The other notebook was made in Pennsylvania and boasted the slogan “Buy a notebook, save a tree!” A rather long sales pitch provided with the notebook explained how making paper from sugarcane waste conserves forest land.
However, they didn’t explain why instead of printing this story on a simple extra notebook page they produced a two-color 5 x 11 inch piece of cardboard (glossy on one side) to pat themselves on the back. That’s not very earth friendly. They also didn’t mention how many greenhouse gases were produced by trucking the sugarcane paper to the factory. I’m pretty sure there’s no locally produced sugarcane in Pennsylvania.
I had a couple of other questions I e-mailed the company about. I asked if the sugarcane paper tasted sweet and if a customer could eat it safely. They obviously dismissed me as a crackpot—imagine that—but someone from the sales office e-mailed me with an offer to open a corporate account, minimum order $1,500. No, thanks. One offering, though, called “Poo Paper,” caught my eye.
They called it “the ultimate recycled product,” adding that it “uses the fiber that is recovered from actual animal poo.” Suddenly, I no longer had a desire to taste their products.
However, poo paper does come in your choice of elephant, cow, horse or donkey poo. I wonder if President Obama uses donkey poo paper? Probably not, but I wouldn’t rule out loyal Democrat Joe Biden.
I find it interesting that they don’t have any paper containing fiber recovered from bear poo. I laughed when I typed that. It’s hard to call the excrement of a bear by that word. After all, that famous question isn’t “Does a bear poo in the woods?” I like bears as much as—make that a lot more than—-the average person, but using the words bear and poo in the same sentence strikes me as funny.
Maybe the reason recycled bear excrement isn’t used for school notebooks is that the supply has been monopolized by the bathroom tissue industry. I’m sure most of you have seen the ads for that tissue brand that features a family of cartoon bears. I haven’t heard anything about bears being involved in producing raw (and smelly) material for the tissue manufacturer, but the more I think about it, the more plausible the idea sounds.
In the advertisements, not only is the father bear present and participating in raising the children, a behavior seldom, if ever, found in nature, the bears live in a normal home just like a human family. No outside den dug out of a hill or decaying giant log for this group.
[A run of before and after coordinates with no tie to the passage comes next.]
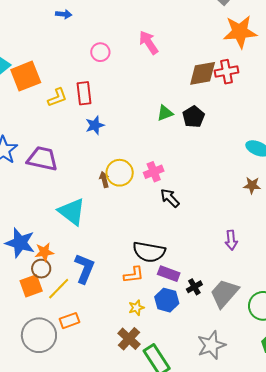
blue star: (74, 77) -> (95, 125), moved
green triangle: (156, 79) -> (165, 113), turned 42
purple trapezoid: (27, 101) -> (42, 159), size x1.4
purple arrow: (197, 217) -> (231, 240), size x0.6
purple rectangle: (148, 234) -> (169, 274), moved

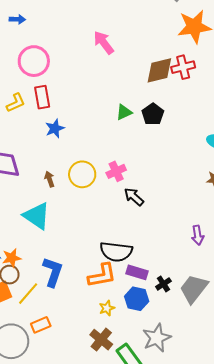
pink circle: (100, 52) -> (34, 61), moved, size x1.6
brown arrow: (104, 180) -> (50, 179), moved
orange L-shape: (134, 275) -> (102, 275), size x1.4
gray star: (211, 345) -> (157, 338), moved

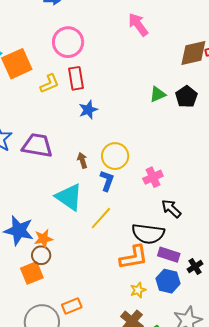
pink cross: (116, 171) -> (153, 177), moved
black arrow: (134, 197) -> (171, 209), moved
blue L-shape: (53, 272) -> (107, 181), moved, size x0.7
yellow line: (28, 294) -> (101, 218), moved

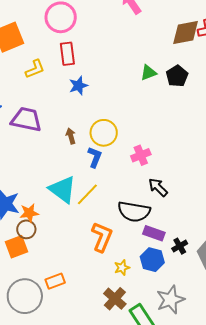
yellow L-shape: (49, 84) -> (35, 69), moved
cyan triangle: (69, 197) -> (63, 189), moved
orange L-shape: (134, 257) -> (102, 237), moved, turned -60

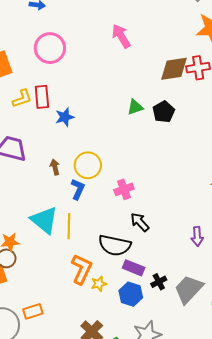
red rectangle: (67, 54) -> (42, 97), moved
yellow line: (87, 194) -> (69, 226), turned -45
yellow star: (122, 268) -> (99, 284), moved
So, how does a family of bears raise the cash to own, or at least rent, their own home?
Obviously, the bears must be selling their poo to the tissue manufacturer as raw material, then using the final product as they produce more raw material. I find the whole process very green, even though the cartoon bears are blue and the raw material is, well, you know.
That theory explains the slogan for the product, “Enjoy the go.” Certainly the bears must enjoy the money that “going” brings them. They probably used some of it to buy school notebooks made from sugarcane for the cubs. Any pages the cubs don’t want to keep, they can eat. It’s easier than having to hunt down a picnic basket.